A major issue with Sinclair concerns the availability and affordability of other TV stations. On this score, the company, at least, is quite comfortable. At a recent acquisition conference call, Sinclair’s CEO breezily said he could think of around $2 billion of possible large acquisitions “off the top of my head’’, plus several hundred million dollars’ worth of smaller deals. All told, he sees at least two more years of consolidating being done by Sinclair and a handful of other companies. Financing all the likely acquisitions does not look problematic, either, at this point. The company could borrow the entire roughly $1 billion for the Allbritton stations and still likely retain its present credit ratings.

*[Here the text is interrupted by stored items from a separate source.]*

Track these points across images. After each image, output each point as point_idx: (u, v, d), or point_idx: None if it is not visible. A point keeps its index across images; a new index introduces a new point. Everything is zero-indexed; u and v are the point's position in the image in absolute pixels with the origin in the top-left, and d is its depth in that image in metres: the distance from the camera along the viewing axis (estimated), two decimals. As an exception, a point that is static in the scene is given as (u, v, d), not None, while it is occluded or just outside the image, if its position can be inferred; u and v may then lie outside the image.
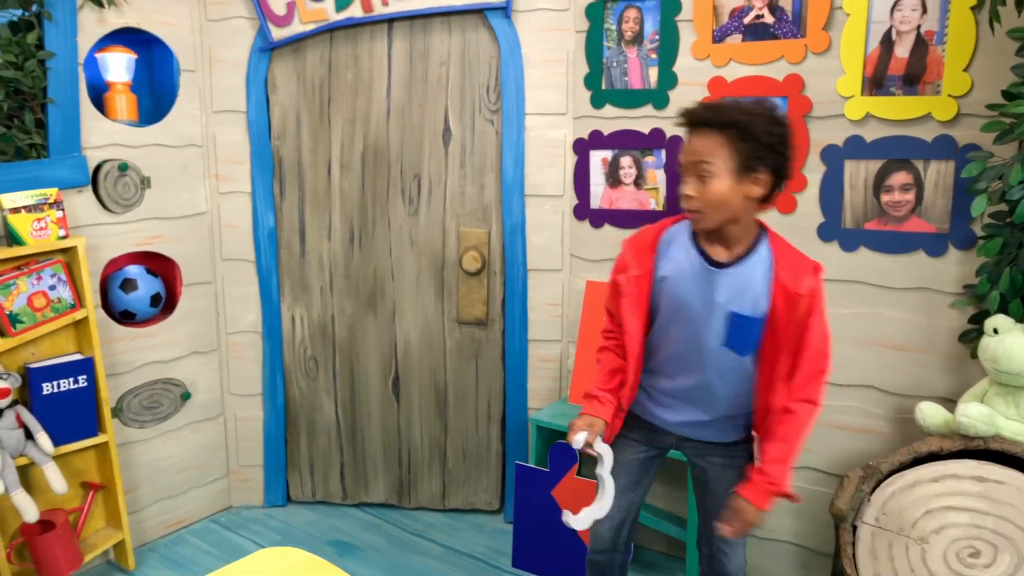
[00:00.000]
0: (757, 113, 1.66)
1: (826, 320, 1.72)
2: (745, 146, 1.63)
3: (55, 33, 2.46)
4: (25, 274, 2.37)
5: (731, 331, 1.74)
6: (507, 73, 2.81)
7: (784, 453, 1.71)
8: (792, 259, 1.72)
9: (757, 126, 1.63)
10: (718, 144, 1.64)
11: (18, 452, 2.39)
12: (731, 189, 1.65)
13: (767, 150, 1.64)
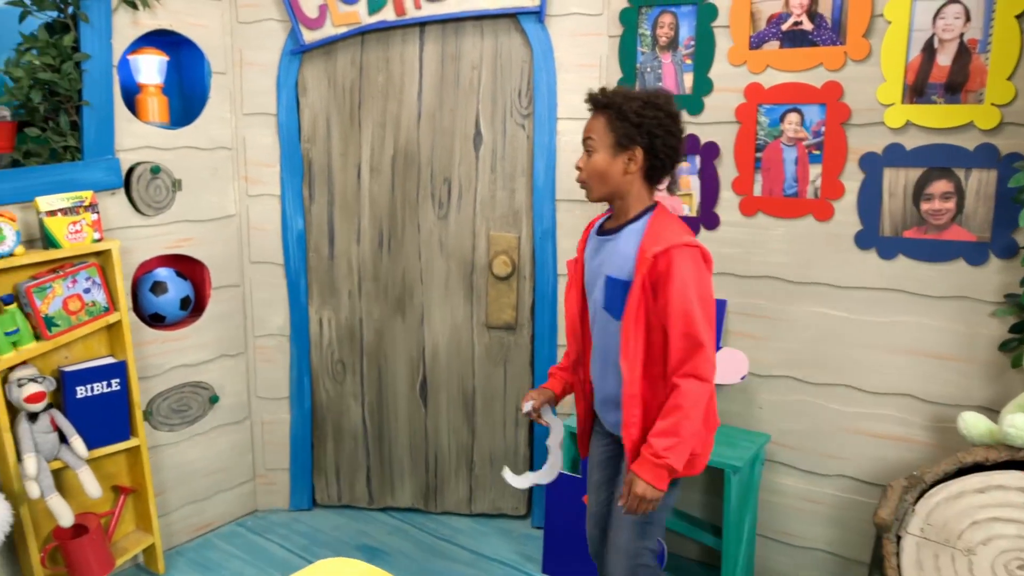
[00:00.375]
0: (634, 97, 1.85)
1: (688, 294, 1.75)
2: (620, 124, 1.83)
3: (90, 35, 2.45)
4: (60, 277, 2.36)
5: (607, 293, 1.88)
6: (539, 77, 2.80)
7: (667, 427, 1.75)
8: (661, 231, 1.82)
9: (629, 107, 1.82)
10: (600, 123, 1.87)
11: (52, 456, 2.38)
12: (608, 163, 1.86)
13: (636, 129, 1.82)
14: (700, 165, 2.66)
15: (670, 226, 1.84)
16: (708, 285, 1.81)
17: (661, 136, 1.84)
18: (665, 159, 1.87)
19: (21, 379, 2.30)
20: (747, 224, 2.60)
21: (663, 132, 1.84)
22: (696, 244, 1.80)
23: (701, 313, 1.76)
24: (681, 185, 2.70)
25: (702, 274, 1.80)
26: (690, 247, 1.78)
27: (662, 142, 1.84)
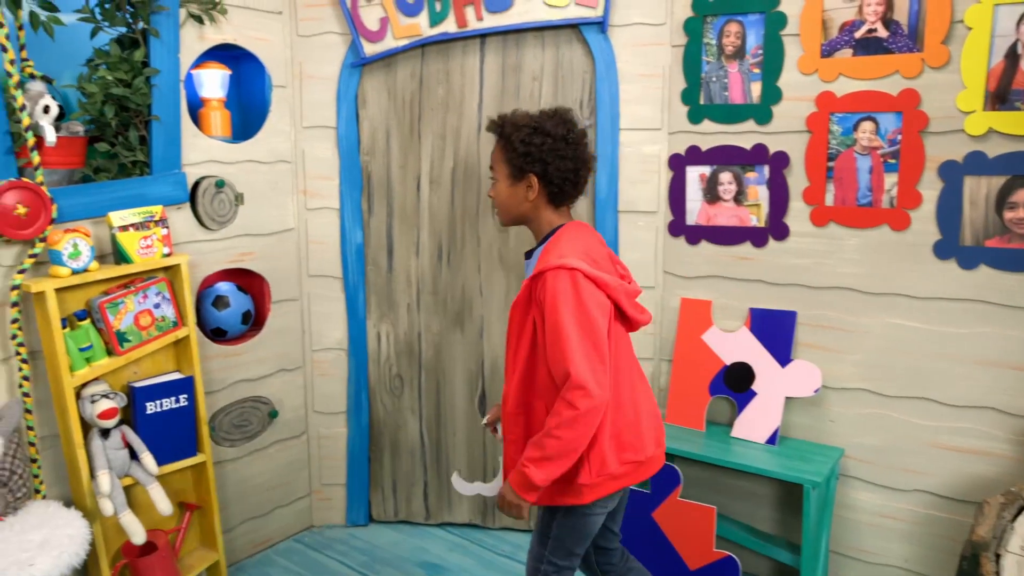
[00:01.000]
0: (523, 125, 1.87)
1: (558, 318, 1.69)
2: (512, 155, 1.86)
3: (160, 50, 2.45)
4: (132, 292, 2.34)
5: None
6: (602, 88, 2.77)
7: (535, 440, 1.72)
8: (547, 254, 1.80)
9: (516, 137, 1.86)
10: (498, 153, 1.93)
11: (123, 472, 2.36)
12: (509, 192, 1.91)
13: (524, 158, 1.85)
14: (768, 175, 2.62)
15: (556, 248, 1.80)
16: (585, 307, 1.70)
17: (552, 162, 1.84)
18: (562, 183, 1.86)
19: (94, 395, 2.28)
20: (818, 235, 2.56)
21: (553, 158, 1.84)
22: (572, 267, 1.71)
23: (576, 337, 1.67)
24: (749, 196, 2.67)
25: (579, 296, 1.71)
26: (564, 269, 1.71)
27: (554, 168, 1.84)
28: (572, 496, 1.81)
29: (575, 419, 1.66)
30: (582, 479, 1.78)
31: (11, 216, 2.09)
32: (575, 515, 1.87)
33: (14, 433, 2.09)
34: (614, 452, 1.81)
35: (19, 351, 2.18)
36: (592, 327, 1.70)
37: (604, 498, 1.85)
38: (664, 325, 2.89)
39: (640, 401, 1.91)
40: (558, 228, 1.89)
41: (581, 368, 1.65)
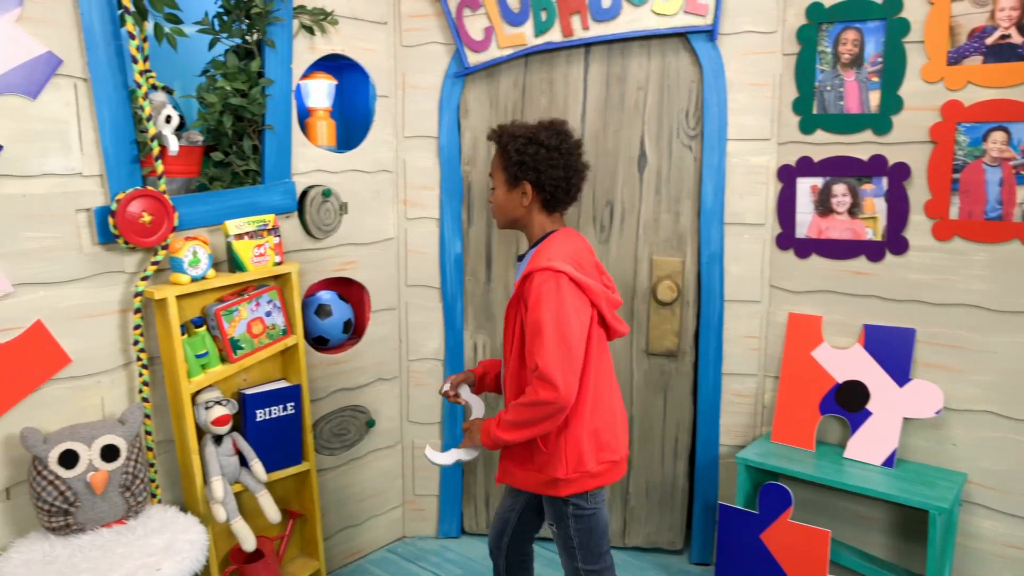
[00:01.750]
0: (519, 135, 1.97)
1: (539, 318, 1.81)
2: (508, 162, 1.97)
3: (273, 60, 2.47)
4: (245, 300, 2.36)
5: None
6: (709, 97, 2.71)
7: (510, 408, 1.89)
8: (535, 258, 1.91)
9: (512, 146, 1.96)
10: (496, 160, 2.04)
11: (234, 479, 2.38)
12: (506, 197, 2.02)
13: (518, 167, 1.95)
14: (887, 187, 2.53)
15: (545, 251, 1.91)
16: (565, 309, 1.81)
17: (545, 171, 1.94)
18: (554, 190, 1.97)
19: (208, 402, 2.30)
20: (941, 249, 2.46)
21: (546, 167, 1.94)
22: (559, 269, 1.83)
23: (552, 336, 1.78)
24: (864, 208, 2.58)
25: (562, 300, 1.81)
26: (551, 271, 1.82)
27: (547, 177, 1.94)
28: (552, 488, 1.96)
29: (535, 406, 1.81)
30: (559, 474, 1.92)
31: (137, 224, 2.12)
32: (584, 517, 1.99)
33: (136, 438, 2.11)
34: (592, 451, 1.94)
35: (140, 357, 2.21)
36: (569, 329, 1.81)
37: (593, 492, 1.98)
38: (769, 340, 2.80)
39: (616, 403, 2.03)
40: (550, 233, 2.00)
41: (551, 364, 1.77)
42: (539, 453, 1.95)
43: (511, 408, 1.88)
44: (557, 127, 2.00)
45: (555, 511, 2.02)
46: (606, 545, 2.05)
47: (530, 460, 1.98)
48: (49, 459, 1.97)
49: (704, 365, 2.86)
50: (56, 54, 1.99)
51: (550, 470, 1.93)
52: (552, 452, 1.92)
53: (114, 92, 2.10)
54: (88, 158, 2.09)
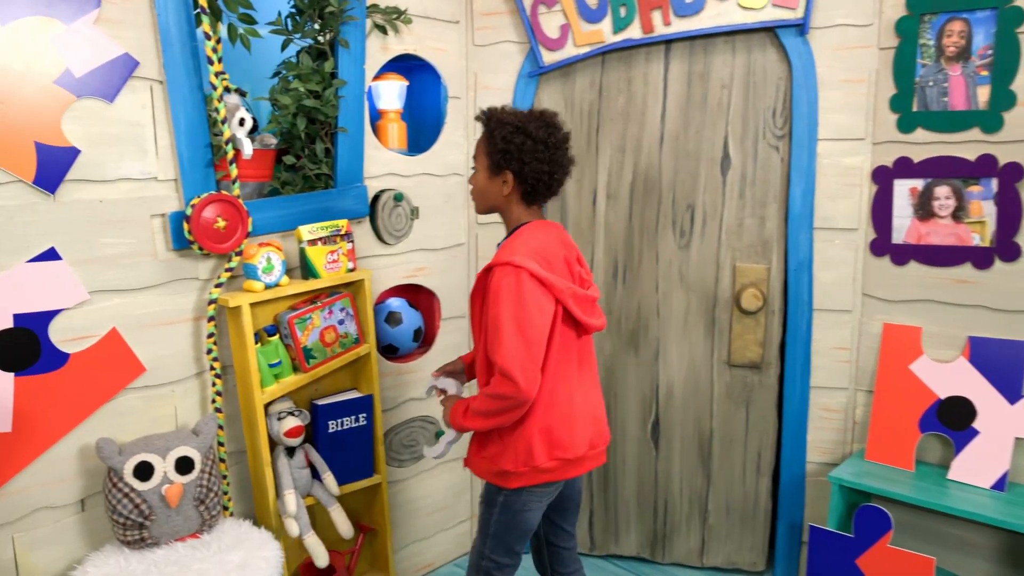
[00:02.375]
0: (507, 122, 1.89)
1: (498, 313, 1.79)
2: (493, 149, 1.90)
3: (347, 61, 2.40)
4: (318, 308, 2.29)
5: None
6: (799, 95, 2.57)
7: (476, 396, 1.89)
8: (504, 248, 1.88)
9: (499, 133, 1.89)
10: (481, 144, 1.96)
11: (306, 492, 2.31)
12: (486, 183, 1.96)
13: (502, 155, 1.90)
14: (997, 189, 2.35)
15: (511, 245, 1.87)
16: (526, 306, 1.78)
17: (529, 163, 1.88)
18: (536, 183, 1.91)
19: (281, 412, 2.24)
20: (1057, 256, 2.28)
21: (531, 159, 1.88)
22: (520, 265, 1.79)
23: (510, 332, 1.77)
24: (971, 212, 2.40)
25: (520, 294, 1.78)
26: (512, 267, 1.79)
27: (530, 169, 1.89)
28: (500, 479, 1.95)
29: (495, 399, 1.81)
30: (508, 466, 1.91)
31: (211, 229, 2.06)
32: (511, 510, 1.97)
33: (209, 450, 2.05)
34: (543, 447, 1.90)
35: (213, 366, 2.16)
36: (528, 325, 1.78)
37: (535, 489, 1.95)
38: (862, 352, 2.64)
39: (577, 401, 1.96)
40: (522, 225, 1.95)
41: (510, 360, 1.76)
42: (493, 443, 1.94)
43: (479, 397, 1.88)
44: (547, 119, 1.93)
45: (488, 495, 2.03)
46: (520, 546, 2.04)
47: (485, 449, 1.97)
48: (124, 471, 1.92)
49: (790, 377, 2.71)
50: (133, 56, 1.94)
51: (500, 461, 1.92)
52: (505, 444, 1.91)
53: (189, 94, 2.05)
54: (163, 162, 2.04)
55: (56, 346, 1.90)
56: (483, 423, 1.88)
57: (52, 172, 1.84)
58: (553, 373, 1.90)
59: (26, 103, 1.78)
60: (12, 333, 1.82)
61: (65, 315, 1.90)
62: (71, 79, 1.84)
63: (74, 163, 1.87)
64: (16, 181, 1.79)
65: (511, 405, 1.80)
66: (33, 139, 1.80)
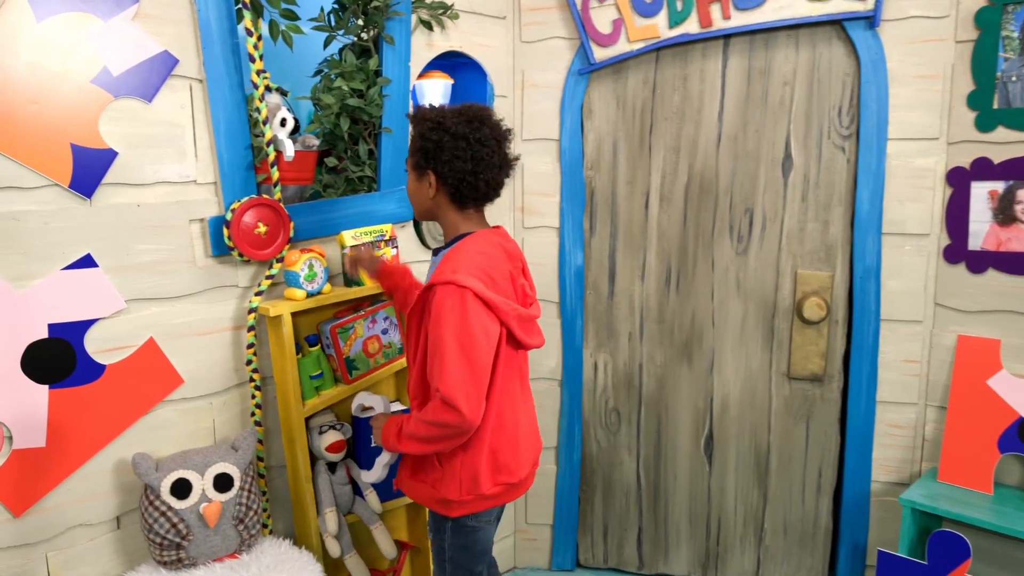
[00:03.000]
0: (427, 118, 1.74)
1: (440, 335, 1.64)
2: (414, 148, 1.78)
3: (391, 58, 2.30)
4: (362, 317, 2.19)
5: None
6: (867, 92, 2.41)
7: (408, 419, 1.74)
8: (443, 264, 1.73)
9: (419, 130, 1.76)
10: (411, 144, 1.80)
11: (347, 509, 2.21)
12: (415, 187, 1.82)
13: (420, 154, 1.76)
14: (1087, 192, 2.19)
15: (453, 260, 1.71)
16: (470, 329, 1.64)
17: (447, 160, 1.73)
18: (458, 184, 1.75)
19: (322, 426, 2.14)
20: None
21: (449, 156, 1.73)
22: (463, 284, 1.65)
23: (454, 357, 1.62)
24: (1055, 216, 2.24)
25: (465, 317, 1.64)
26: (455, 286, 1.65)
27: (448, 167, 1.73)
28: (442, 508, 1.83)
29: (432, 426, 1.67)
30: (452, 495, 1.79)
31: (252, 235, 1.97)
32: (462, 532, 1.87)
33: (249, 466, 1.96)
34: (488, 473, 1.80)
35: (253, 377, 2.06)
36: (473, 349, 1.65)
37: (481, 514, 1.85)
38: (932, 365, 2.48)
39: (522, 422, 1.87)
40: (464, 236, 1.80)
41: (453, 388, 1.62)
42: (434, 469, 1.81)
43: (413, 420, 1.73)
44: (471, 113, 1.76)
45: (435, 522, 1.94)
46: (481, 565, 1.93)
47: (423, 473, 1.84)
48: (161, 488, 1.83)
49: (855, 391, 2.56)
50: (172, 53, 1.86)
51: (443, 489, 1.80)
52: (447, 471, 1.79)
53: (230, 94, 1.96)
54: (202, 164, 1.95)
55: (92, 357, 1.82)
56: (419, 448, 1.74)
57: (89, 175, 1.75)
58: (498, 395, 1.78)
59: (62, 103, 1.70)
60: (47, 344, 1.74)
61: (101, 325, 1.82)
62: (108, 78, 1.76)
63: (111, 166, 1.78)
64: (52, 185, 1.71)
65: (452, 433, 1.68)
66: (69, 141, 1.72)
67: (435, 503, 1.85)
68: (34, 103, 1.66)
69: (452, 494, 1.79)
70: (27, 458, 1.75)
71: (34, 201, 1.68)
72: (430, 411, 1.67)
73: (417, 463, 1.85)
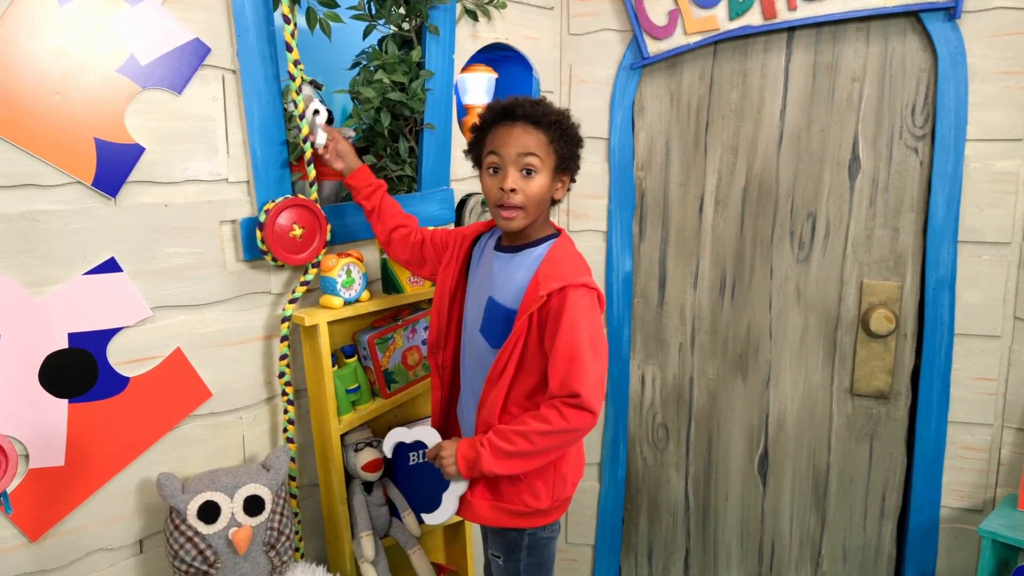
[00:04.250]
0: (567, 116, 1.67)
1: (578, 339, 1.54)
2: (562, 147, 1.65)
3: (435, 50, 2.15)
4: (400, 327, 2.05)
5: (486, 317, 1.69)
6: (944, 89, 2.24)
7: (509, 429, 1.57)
8: (559, 265, 1.62)
9: (572, 130, 1.68)
10: (543, 142, 1.64)
11: (383, 533, 2.07)
12: (547, 188, 1.66)
13: (571, 158, 1.69)
14: None
15: (570, 262, 1.64)
16: (602, 332, 1.62)
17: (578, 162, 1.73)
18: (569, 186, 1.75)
19: (358, 443, 2.00)
20: None
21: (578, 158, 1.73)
22: (595, 287, 1.62)
23: (591, 359, 1.54)
24: None
25: (596, 320, 1.60)
26: (588, 289, 1.60)
27: (576, 169, 1.74)
28: (524, 521, 1.71)
29: (563, 434, 1.55)
30: (543, 503, 1.69)
31: (286, 238, 1.83)
32: (539, 547, 1.77)
33: (281, 487, 1.82)
34: (572, 472, 1.75)
35: (285, 391, 1.92)
36: (604, 351, 1.61)
37: (554, 523, 1.78)
38: (1011, 384, 2.30)
39: None
40: (555, 236, 1.73)
41: (592, 391, 1.54)
42: (519, 481, 1.66)
43: (528, 435, 1.55)
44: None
45: (507, 542, 1.77)
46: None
47: (496, 489, 1.69)
48: (188, 512, 1.69)
49: (924, 410, 2.38)
50: (204, 41, 1.71)
51: (531, 499, 1.67)
52: (535, 480, 1.67)
53: (264, 85, 1.81)
54: (234, 161, 1.81)
55: (115, 369, 1.68)
56: (532, 463, 1.60)
57: (113, 172, 1.61)
58: None
59: (86, 94, 1.56)
60: (67, 355, 1.61)
61: (125, 334, 1.68)
62: (135, 67, 1.62)
63: (137, 162, 1.64)
64: (74, 183, 1.57)
65: (578, 439, 1.61)
66: (93, 135, 1.58)
67: (516, 518, 1.71)
68: (56, 94, 1.52)
69: (543, 502, 1.69)
70: (44, 478, 1.61)
71: (55, 200, 1.55)
72: (556, 419, 1.53)
73: (494, 481, 1.68)
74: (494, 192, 1.65)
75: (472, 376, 1.78)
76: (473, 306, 1.76)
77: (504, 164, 1.63)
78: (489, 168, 1.67)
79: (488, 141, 1.68)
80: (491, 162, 1.66)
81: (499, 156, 1.63)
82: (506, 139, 1.63)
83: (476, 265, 1.81)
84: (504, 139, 1.63)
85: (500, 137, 1.64)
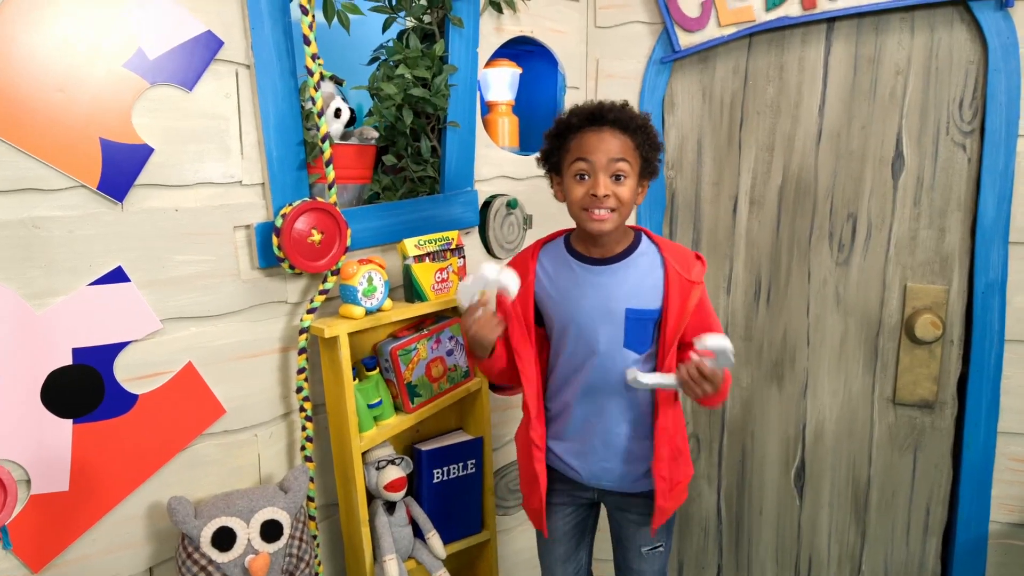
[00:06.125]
0: (650, 120, 1.66)
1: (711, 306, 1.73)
2: (648, 153, 1.64)
3: (458, 44, 2.03)
4: (425, 336, 1.93)
5: (629, 327, 1.66)
6: (995, 82, 2.12)
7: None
8: (677, 250, 1.70)
9: (655, 135, 1.66)
10: (631, 147, 1.62)
11: (407, 555, 1.95)
12: (635, 192, 1.65)
13: (654, 163, 1.67)
14: None
15: (674, 243, 1.74)
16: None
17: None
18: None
19: (380, 461, 1.88)
20: None
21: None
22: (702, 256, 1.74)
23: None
24: None
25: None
26: (703, 259, 1.73)
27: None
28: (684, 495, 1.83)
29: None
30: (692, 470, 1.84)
31: (305, 244, 1.71)
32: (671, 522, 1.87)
33: (300, 509, 1.70)
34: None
35: (303, 406, 1.80)
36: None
37: None
38: (1065, 393, 2.19)
39: None
40: (640, 230, 1.76)
41: None
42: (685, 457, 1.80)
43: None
44: None
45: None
46: None
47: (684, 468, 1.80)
48: (201, 539, 1.57)
49: (973, 421, 2.26)
50: (216, 34, 1.60)
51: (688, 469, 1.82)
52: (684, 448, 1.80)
53: (280, 81, 1.70)
54: (249, 163, 1.69)
55: (122, 386, 1.56)
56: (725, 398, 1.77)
57: (120, 175, 1.50)
58: None
59: (91, 91, 1.44)
60: (71, 371, 1.49)
61: (133, 348, 1.57)
62: (143, 61, 1.50)
63: (146, 164, 1.53)
64: (78, 187, 1.45)
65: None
66: (98, 135, 1.46)
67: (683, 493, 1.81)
68: (60, 91, 1.41)
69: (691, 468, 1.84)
70: (47, 504, 1.50)
71: (58, 205, 1.43)
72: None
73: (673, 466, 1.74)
74: (584, 199, 1.61)
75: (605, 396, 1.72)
76: (597, 327, 1.67)
77: (595, 170, 1.60)
78: (576, 175, 1.62)
79: (573, 147, 1.63)
80: (579, 168, 1.61)
81: (588, 163, 1.60)
82: (596, 145, 1.59)
83: (564, 293, 1.72)
84: (594, 144, 1.60)
85: (590, 143, 1.60)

Another stock issue is likely soon, as well, and should not dilute earnings much.
In sum, Sinclair should see rising earnings, and more important, cash flow, per share through not only further acquisitions but also higher retransmission and digital broadcast income. Although the stock is well over double its recent low, we think it should be of interest to growth-oriented investors. Moreover, its dividend yield is competitive, and the payout will likely rise with probable increases in free cash flow per share.
At the time of its writing, the author did not hold positions in any of the stocks mentioned.